- **Exercise directions**:
Please repeat exactly the lines from the one containing "pyautogui.click(819, 122)" through the last line of the records below, leaving out any pictures.

- **Data excerpts**:

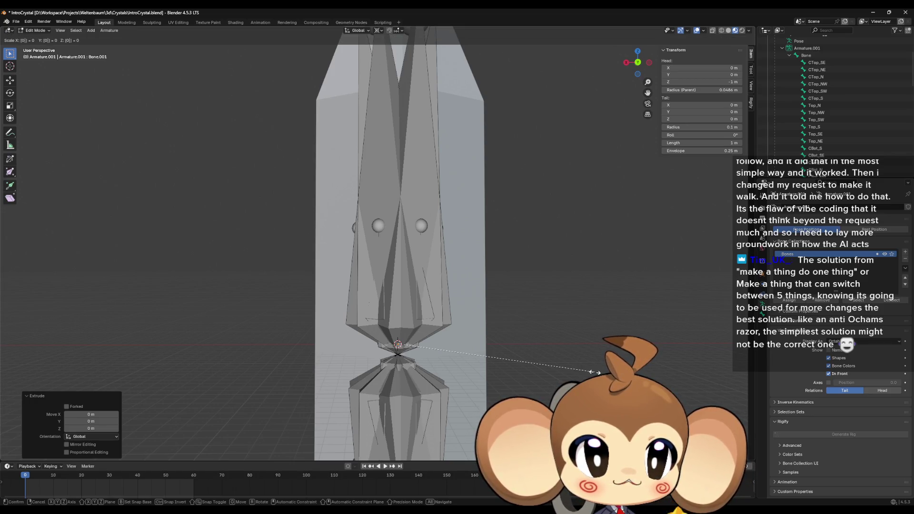
pyautogui.press('Return')
# - Rename the new bone Bone.001 to 'Core'
pyautogui.scroll(-6, 836, 157)
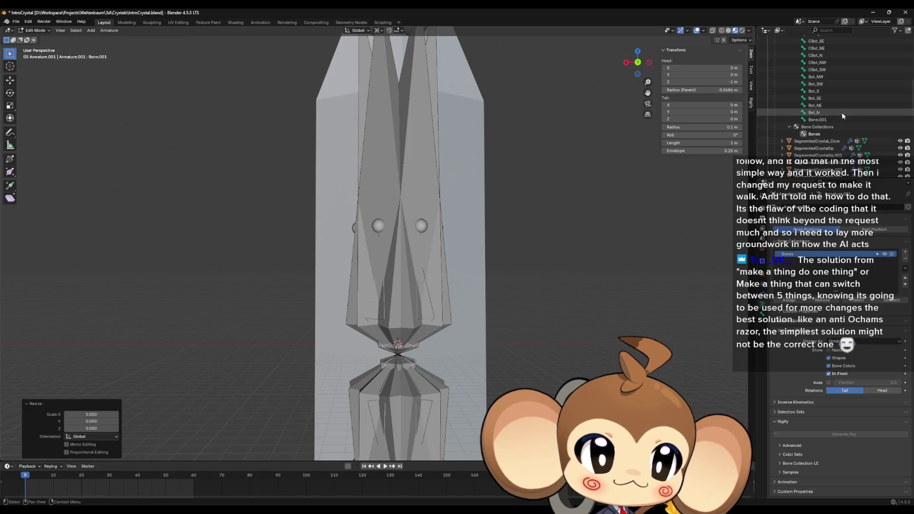
pyautogui.click(819, 122)
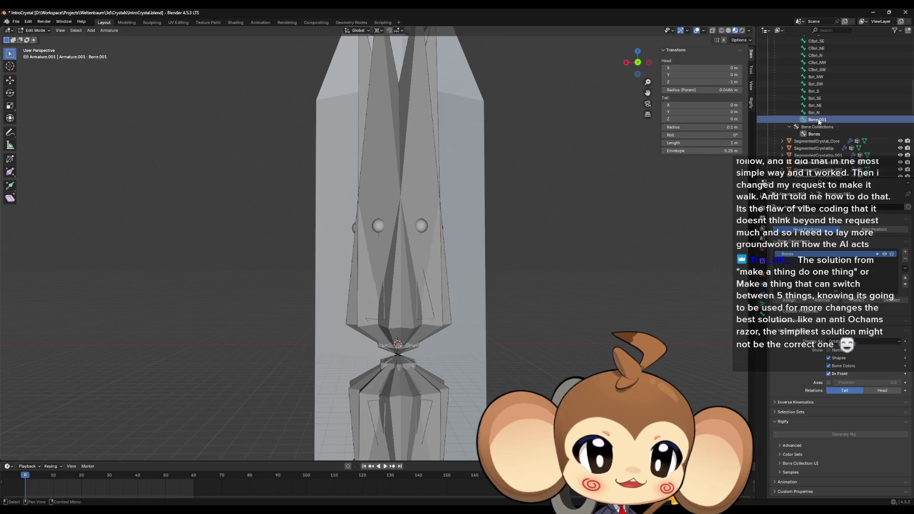
pyautogui.press('F2')
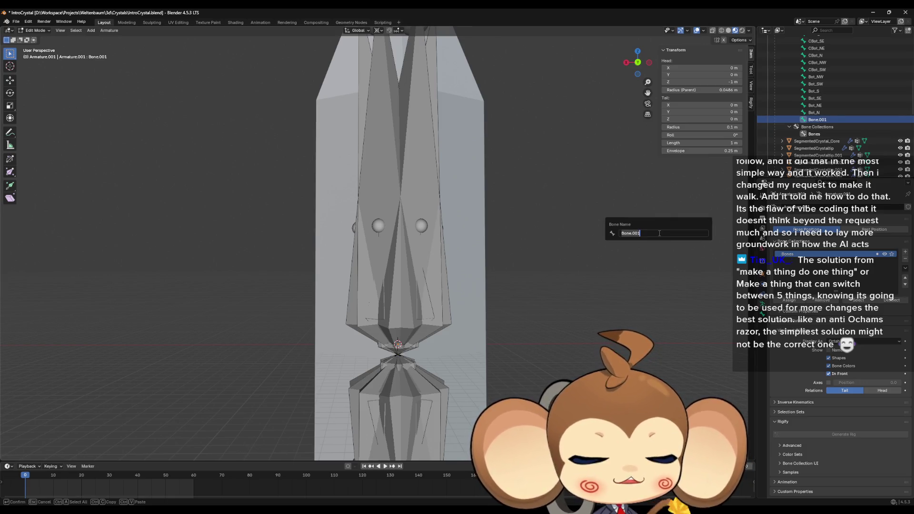
pyautogui.write('Core')
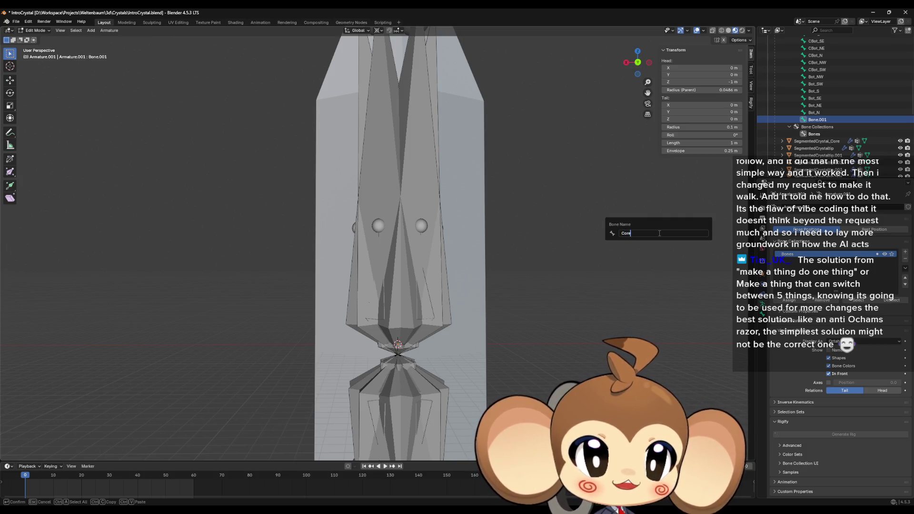
pyautogui.press('Return')
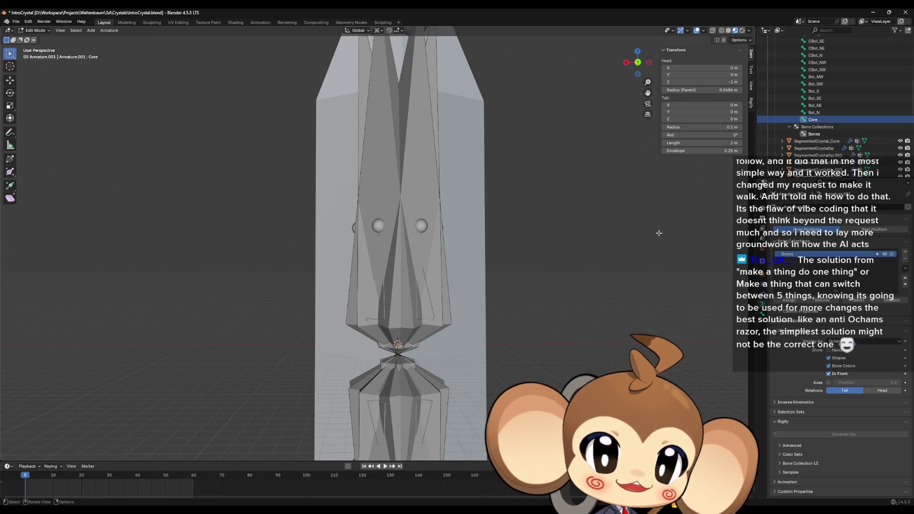
# - Select all bones and extrude new child bones extending 1 m along Z
pyautogui.scroll(1, 825, 128)
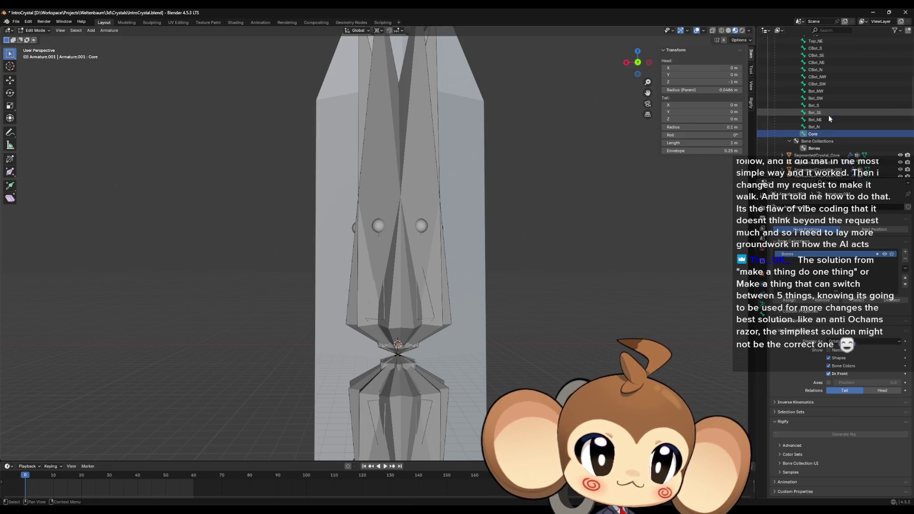
pyautogui.scroll(10, 826, 127)
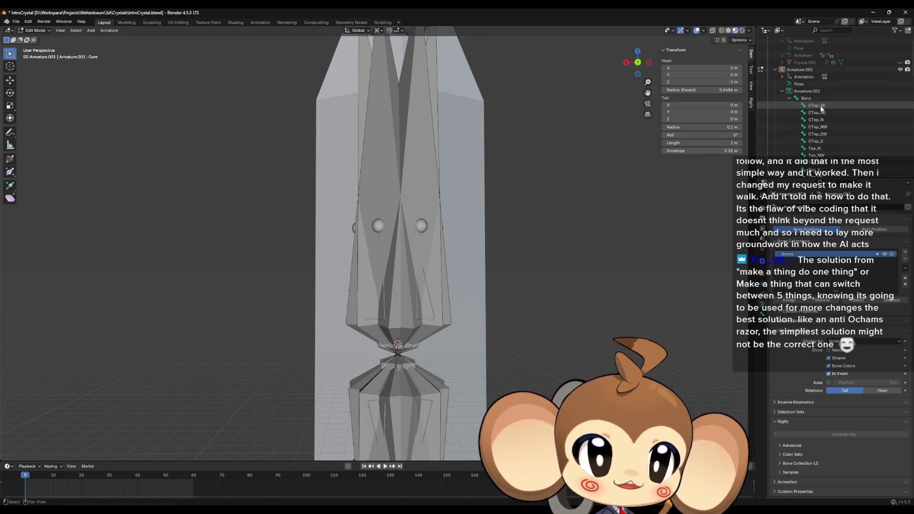
pyautogui.press('a')
pyautogui.scroll(-5, 559, 269)
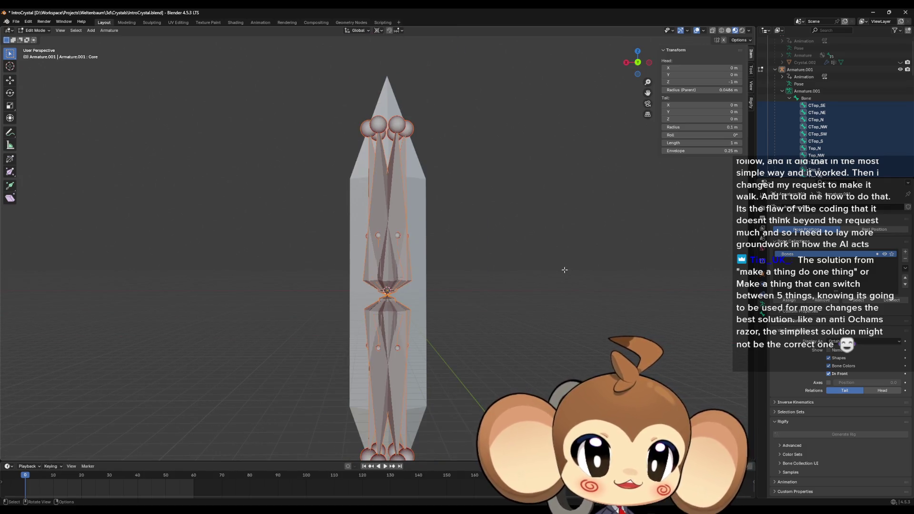
pyautogui.press('shift+d')
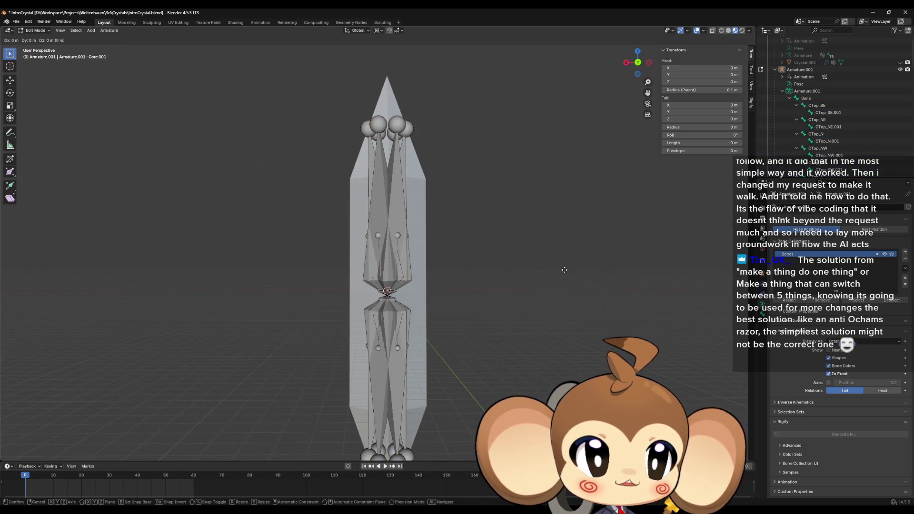
pyautogui.rightClick(564, 269)
pyautogui.write('ez')
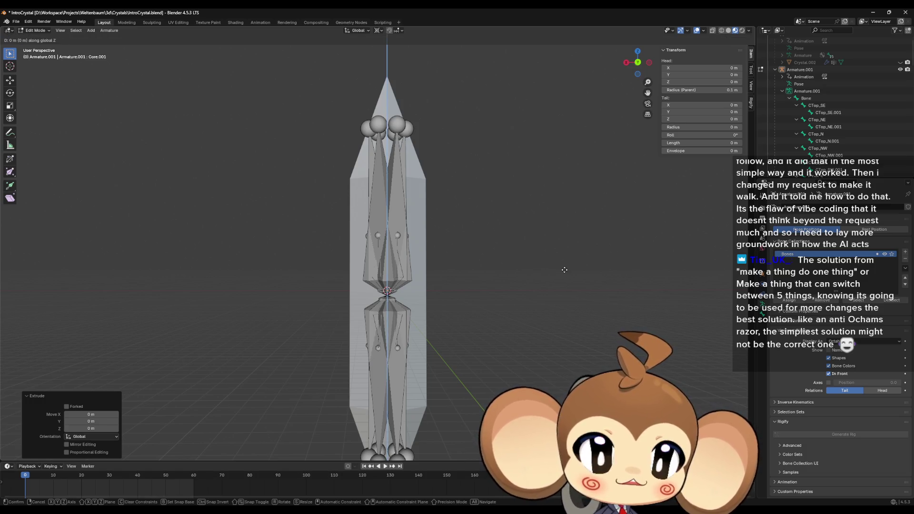
pyautogui.write('1')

- **Your response**:
pyautogui.click(819, 122)
pyautogui.press('F2')
pyautogui.write('Core')
pyautogui.press('Return')
# - Select all bones and extrude new child bones extending 1 m along Z
pyautogui.scroll(1, 825, 128)
pyautogui.scroll(10, 826, 127)
pyautogui.press('a')
pyautogui.scroll(-5, 559, 269)
pyautogui.press('shift+d')
pyautogui.rightClick(564, 269)
pyautogui.write('ez')
pyautogui.write('1')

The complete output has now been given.